Remove Restrictive Standards and Geographic Limitations   

This legislation would eliminate requirements that limit the form or location of certain types of housing. This includes easing geographic limitations on senior housing, shelter and group housing, as well as reforming development standards like private open space and 1950s-era requirements for how far back a building must be offset from the property line, which will provide more flexibility for new housing proposals.    

Expand Incentives for Housing  

The legislation would eliminate certain restrictions to expand existing incentive programs for housing. This would expand access to the City’s HomeSF program and allow the City to waive fees for certain affordable housing projects.     
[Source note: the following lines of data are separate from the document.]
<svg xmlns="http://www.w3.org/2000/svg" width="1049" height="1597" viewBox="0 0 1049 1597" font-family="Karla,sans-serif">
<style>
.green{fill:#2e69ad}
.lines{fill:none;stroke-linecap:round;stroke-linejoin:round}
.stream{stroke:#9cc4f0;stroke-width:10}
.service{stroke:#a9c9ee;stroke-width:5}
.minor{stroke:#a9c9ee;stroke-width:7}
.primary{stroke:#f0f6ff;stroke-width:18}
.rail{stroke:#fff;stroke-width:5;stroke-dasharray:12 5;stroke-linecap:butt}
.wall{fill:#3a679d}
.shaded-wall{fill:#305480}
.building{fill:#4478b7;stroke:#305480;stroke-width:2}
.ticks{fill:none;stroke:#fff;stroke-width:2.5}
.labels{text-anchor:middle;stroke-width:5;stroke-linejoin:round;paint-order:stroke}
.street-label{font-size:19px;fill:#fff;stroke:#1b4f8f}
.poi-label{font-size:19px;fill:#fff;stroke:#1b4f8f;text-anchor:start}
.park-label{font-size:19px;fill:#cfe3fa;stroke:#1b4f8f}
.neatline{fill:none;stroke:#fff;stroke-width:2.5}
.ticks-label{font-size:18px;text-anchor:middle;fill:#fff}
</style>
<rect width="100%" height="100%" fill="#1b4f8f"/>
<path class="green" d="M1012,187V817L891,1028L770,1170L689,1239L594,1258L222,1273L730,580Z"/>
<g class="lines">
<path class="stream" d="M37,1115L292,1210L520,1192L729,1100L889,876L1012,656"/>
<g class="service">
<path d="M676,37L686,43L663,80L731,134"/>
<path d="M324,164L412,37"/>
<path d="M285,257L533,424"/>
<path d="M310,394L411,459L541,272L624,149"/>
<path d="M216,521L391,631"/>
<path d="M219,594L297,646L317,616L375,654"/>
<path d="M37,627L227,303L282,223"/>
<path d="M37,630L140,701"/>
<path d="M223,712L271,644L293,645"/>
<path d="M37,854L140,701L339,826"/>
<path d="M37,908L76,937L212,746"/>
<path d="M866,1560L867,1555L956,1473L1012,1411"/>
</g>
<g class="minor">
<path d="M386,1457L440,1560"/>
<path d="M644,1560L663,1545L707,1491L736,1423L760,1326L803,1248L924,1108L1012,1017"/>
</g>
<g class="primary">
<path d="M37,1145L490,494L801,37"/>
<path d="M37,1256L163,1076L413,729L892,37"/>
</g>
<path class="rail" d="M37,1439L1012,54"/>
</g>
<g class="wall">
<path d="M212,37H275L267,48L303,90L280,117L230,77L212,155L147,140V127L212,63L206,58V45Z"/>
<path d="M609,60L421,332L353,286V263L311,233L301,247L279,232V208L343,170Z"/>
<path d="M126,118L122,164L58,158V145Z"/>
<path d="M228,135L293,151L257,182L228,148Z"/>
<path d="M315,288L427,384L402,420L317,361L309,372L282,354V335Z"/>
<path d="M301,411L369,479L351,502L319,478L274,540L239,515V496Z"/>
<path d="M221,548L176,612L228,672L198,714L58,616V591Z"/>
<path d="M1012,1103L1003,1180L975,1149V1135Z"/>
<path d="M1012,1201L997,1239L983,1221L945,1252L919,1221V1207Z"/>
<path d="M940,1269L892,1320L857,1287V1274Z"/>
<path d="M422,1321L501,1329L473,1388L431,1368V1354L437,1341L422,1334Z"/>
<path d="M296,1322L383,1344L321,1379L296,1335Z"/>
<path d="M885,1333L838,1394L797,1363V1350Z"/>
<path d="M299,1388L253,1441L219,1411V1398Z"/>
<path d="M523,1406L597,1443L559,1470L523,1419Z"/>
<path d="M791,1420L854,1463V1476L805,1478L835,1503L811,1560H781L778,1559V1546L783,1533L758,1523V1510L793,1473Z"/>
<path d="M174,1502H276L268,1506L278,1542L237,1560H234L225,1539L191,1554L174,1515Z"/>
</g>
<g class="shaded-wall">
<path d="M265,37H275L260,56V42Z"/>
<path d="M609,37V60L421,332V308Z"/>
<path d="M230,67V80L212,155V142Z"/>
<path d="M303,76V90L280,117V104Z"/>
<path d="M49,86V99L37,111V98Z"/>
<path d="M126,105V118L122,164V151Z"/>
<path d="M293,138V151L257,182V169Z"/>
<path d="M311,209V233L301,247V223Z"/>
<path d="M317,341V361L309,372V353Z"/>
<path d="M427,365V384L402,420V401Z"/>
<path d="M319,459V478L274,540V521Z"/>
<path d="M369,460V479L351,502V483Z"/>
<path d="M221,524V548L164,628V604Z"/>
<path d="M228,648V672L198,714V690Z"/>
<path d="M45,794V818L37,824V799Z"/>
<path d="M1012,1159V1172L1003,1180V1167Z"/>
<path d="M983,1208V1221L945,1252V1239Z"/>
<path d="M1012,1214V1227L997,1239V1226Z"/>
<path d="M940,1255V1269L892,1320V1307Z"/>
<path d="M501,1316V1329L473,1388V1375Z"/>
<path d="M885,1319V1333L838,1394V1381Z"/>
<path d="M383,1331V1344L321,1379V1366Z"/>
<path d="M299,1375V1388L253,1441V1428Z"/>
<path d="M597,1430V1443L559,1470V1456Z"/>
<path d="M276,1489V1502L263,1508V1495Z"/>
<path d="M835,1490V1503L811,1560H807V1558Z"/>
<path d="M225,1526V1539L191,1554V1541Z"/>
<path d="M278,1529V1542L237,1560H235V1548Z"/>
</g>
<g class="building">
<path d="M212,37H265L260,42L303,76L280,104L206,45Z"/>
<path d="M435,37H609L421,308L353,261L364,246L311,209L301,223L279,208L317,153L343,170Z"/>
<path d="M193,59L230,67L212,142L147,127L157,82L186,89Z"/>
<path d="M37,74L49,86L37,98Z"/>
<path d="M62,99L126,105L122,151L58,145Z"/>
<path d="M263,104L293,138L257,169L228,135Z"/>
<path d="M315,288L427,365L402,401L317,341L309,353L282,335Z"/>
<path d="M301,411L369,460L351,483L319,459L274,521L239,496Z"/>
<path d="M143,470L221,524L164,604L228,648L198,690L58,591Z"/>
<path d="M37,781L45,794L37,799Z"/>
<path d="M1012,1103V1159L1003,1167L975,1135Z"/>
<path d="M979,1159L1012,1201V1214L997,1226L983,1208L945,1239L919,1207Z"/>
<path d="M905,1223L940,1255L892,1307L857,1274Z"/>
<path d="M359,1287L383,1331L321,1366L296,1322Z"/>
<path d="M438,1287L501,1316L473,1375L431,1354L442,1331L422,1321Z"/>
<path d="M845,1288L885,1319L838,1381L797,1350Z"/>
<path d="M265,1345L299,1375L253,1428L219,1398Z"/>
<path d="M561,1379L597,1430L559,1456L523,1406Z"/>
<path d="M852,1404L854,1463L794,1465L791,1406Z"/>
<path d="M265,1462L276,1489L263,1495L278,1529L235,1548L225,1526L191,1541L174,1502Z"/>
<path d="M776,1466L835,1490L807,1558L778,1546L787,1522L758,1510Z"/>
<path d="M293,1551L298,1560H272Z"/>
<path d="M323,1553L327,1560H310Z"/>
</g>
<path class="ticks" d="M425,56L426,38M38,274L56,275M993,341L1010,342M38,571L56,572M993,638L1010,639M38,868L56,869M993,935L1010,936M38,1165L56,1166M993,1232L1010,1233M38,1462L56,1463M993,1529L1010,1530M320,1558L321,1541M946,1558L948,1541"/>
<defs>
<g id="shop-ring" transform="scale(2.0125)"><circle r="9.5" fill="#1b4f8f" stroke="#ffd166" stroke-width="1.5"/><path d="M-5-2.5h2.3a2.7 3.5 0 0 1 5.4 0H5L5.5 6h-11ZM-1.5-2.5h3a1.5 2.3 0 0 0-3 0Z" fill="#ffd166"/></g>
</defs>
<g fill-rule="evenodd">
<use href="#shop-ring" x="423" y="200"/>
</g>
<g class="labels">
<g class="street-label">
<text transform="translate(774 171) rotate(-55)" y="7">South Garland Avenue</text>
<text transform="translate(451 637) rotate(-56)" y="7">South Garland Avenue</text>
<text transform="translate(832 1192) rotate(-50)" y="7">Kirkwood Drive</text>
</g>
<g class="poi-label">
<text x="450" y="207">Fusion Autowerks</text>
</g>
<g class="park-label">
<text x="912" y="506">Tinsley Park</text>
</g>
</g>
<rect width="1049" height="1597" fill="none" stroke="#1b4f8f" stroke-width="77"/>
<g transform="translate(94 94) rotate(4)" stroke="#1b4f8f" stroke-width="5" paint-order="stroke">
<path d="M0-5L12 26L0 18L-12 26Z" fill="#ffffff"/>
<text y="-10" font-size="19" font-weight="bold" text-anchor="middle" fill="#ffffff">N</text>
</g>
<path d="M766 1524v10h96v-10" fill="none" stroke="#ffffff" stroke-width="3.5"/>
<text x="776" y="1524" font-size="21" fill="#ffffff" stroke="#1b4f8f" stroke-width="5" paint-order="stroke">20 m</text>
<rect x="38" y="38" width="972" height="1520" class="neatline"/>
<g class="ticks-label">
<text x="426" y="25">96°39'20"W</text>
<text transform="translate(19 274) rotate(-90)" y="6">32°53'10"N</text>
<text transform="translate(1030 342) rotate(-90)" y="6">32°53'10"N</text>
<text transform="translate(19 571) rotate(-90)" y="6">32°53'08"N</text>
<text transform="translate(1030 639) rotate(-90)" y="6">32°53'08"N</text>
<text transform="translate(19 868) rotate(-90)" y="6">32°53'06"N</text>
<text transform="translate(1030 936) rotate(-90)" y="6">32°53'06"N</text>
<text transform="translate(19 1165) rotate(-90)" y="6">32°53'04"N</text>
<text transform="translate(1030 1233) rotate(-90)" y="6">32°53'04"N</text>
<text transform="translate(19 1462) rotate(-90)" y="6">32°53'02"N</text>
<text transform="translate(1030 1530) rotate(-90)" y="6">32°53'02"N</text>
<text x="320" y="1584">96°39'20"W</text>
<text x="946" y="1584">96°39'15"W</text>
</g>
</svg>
“I’m excited to see the Mayor’s plan and the Housing Element come together in this cornerstone effort that will help deliver the housing and affordable housing that San Francisco needs,” said Planning Director Rich Hillis.    

This legislation executes on goals set forth in the Housing Element while responding to current economic conditions. High construction costs and challenging economic conditions have made most types of new housing construction infeasible. However, by reducing approval timelines and creating greater certainty for permit approvals, this legislation will help clear the path for new housing construction by limiting costs associated with the City’s own approval process.    

“It's no secret that San Francisco desperately needs more affordable housing,” said Sam Moss, Executive Director of Mission Housing Development Corporation. “By eliminating unnecessary costs and delays during the building process, this legislation will help San Francisco bring more affordable housing options to our neighbors and communities across the City.”   

“San Francisco has a number of well-meaning rules that have added up to huge administrative burdens that add cost, time, and uncertainty to building homes,” said Jane Natoli, San Francisco Organizing Director for YIMBY Action. “We applaud Mayor Breed for her work to rein in these requirements and remove arbitrary barriers from the process so we can meet our much-needed housing goals”   

"Housing for All" will go a long way toward alleviating San Francisco's decades-long housing shortage and affordability crisis by accelerating the creation of new homes for residents who need them most. That means more housing for families, teachers, students, seniors, and many others for whom it's important to live near their jobs, schools, and families and not get priced out of SF,” said Corey Smith, Executive Director at Housing Action Coalition. “We commend Mayor Breed for this critical initiative that will substantially help our city change course and become more affordable, accessible, and equitable."   

"Our vibrant city deserves housing that is affordable and plentiful, and this legislation shows Mayor Breed's commitment to deliver,” said Annie Fryman, Director of Special Projects at SPUR. “These powerful reforms tear through many decades worth bureaucratic and policy barriers that have gotten San Francisco off-track, and replace them with best practices in urban planning and government operations. In a time of housing insecurity, climate change, and economic uncertainty, passing this legislation is absolutely essential for a better housing future."  

In addition to this proposed legislation, Mayor Breed’s Housing for All Plan has consisted of the following initial actions:  

  • Issued Housing for All Executive Directive which set the immediate and near-term actions the City will take to begin to make real change to how San Francisco approves and builds housing.  
  • Passed legislation to unlock the housing pipeline by initiating a targeted form of public financing that will allow the critical infrastructure at large projects to be built and get housing construction started faster.  
  • Convened an Affordable Housing Leadership Council, which will help the City chart a path forward for meeting affordable housing goals.   
  • Initiated a proposal to streamline city permitting by improving San Francisco’s Site Permit approval process that is expected to dramatically reduce development timelines.